Borg decided to take the risk, and he started his own publishing company, named Thriller Press, after researching what the business would entail. He’s earned enough to quit his day job –Borg ran a custom framing shop on the South Shore when he first moved to the area – and he gets ultimate control over his novels and the series. He’s also won numerous awards for his books, including a Ben Franklin Award that recognizes excellence in independent publishing.
“It’s been an example of how you don’t really need to listen to the experts. The books were successful right out of the gate.
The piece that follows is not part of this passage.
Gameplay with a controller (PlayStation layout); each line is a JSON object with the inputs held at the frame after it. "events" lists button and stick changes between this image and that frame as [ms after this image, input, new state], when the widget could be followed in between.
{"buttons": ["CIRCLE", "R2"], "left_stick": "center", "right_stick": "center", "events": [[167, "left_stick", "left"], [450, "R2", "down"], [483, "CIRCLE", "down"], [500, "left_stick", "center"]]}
People get a misguided sense that how you publish your book is what matters, but my experience is that it doesn’t matter at all. It still gets down to the author finding the readers,” Borg said.
When North Shore author Tim Hauserman published the first edition of his guidebook, “Tahoe Rim Trail,” he decided to follow a traditional publishing route. Hauserman, who’s lived in the basin since 1960, wanted to write the authoritative guidebook on the rim trail that was completed in 2001. Wilderness Press picked up the manuscript, but it was still up to Hauserman to get the book into his readers’ hands.
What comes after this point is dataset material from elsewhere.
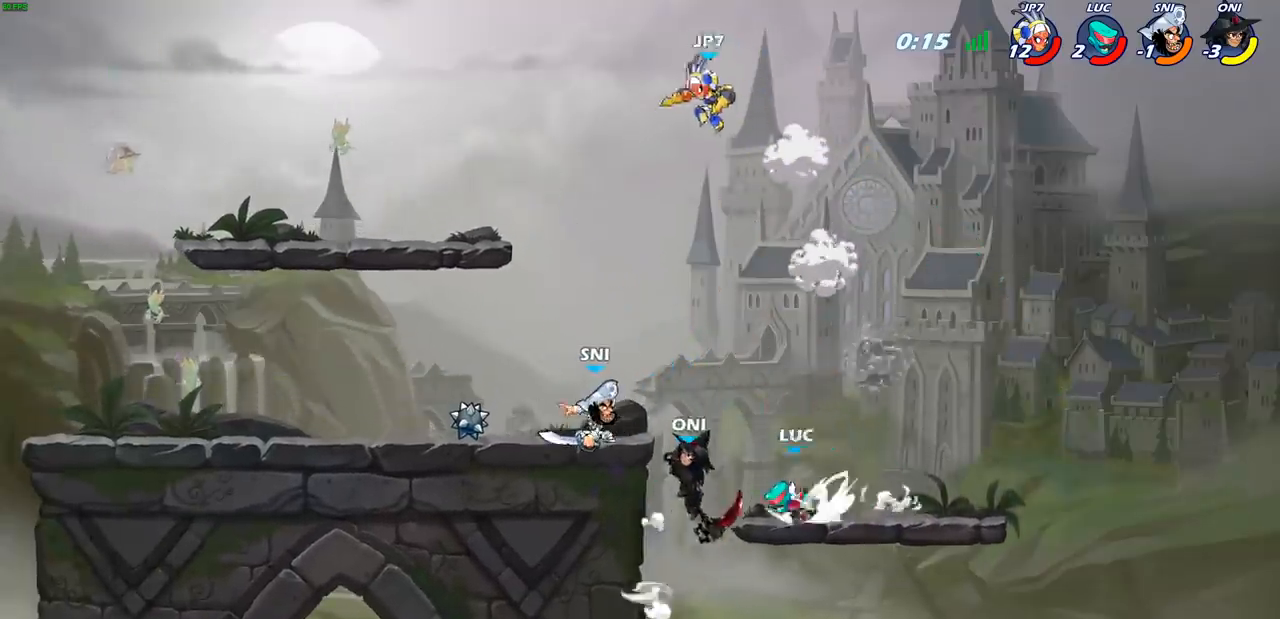
{"buttons": [], "left_stick": "center", "right_stick": "center", "events": [[67, "CIRCLE", "up"], [67, "R2", "up"]]}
“Publishers are less into marketing than they use to be. You have to put the word out there yourself. Any kind of social networking, networking with bookstores helps. I think there’s a lot more self-marketing than there use to be,” Hauserman said.
“Tahoe Rim Trail” is now in its third edition, and Hauserman has published two more books, titled “Monsters in the Woods: Backpacking with Children” and “Cross-Country Skiing in the Sierra Nevada.” Both books went through third-party publishing houses.
He’s working on a memoir that focuses on solo backpacking trips, as well as two novels that he hopes will get picked up off the slush pile. Fiction is just harder to publish, he said. There’s more competition and you need an agent.
But there’s also more potential for profit. Hauserman’s “Tahoe Rim Trail” topped Wilderness Press’ top sellers list in 2003, but it still didn’t earn him enough money to live on.
“When I saw the numbers, I was like ‘What about the rest of the people on the list?’ There’s not a lot of money in it,” he said.
While Hauserman freelances professionally, he also works at Tahoe Cross Country Ski Area in the winter and leads hikes during the summer.
“The Tahoe outdoors definitely inspired my writing. The “Tahoe Rim Trail,” it’s kind of a love letter to the trail in many ways. It’s a fun process,” he said.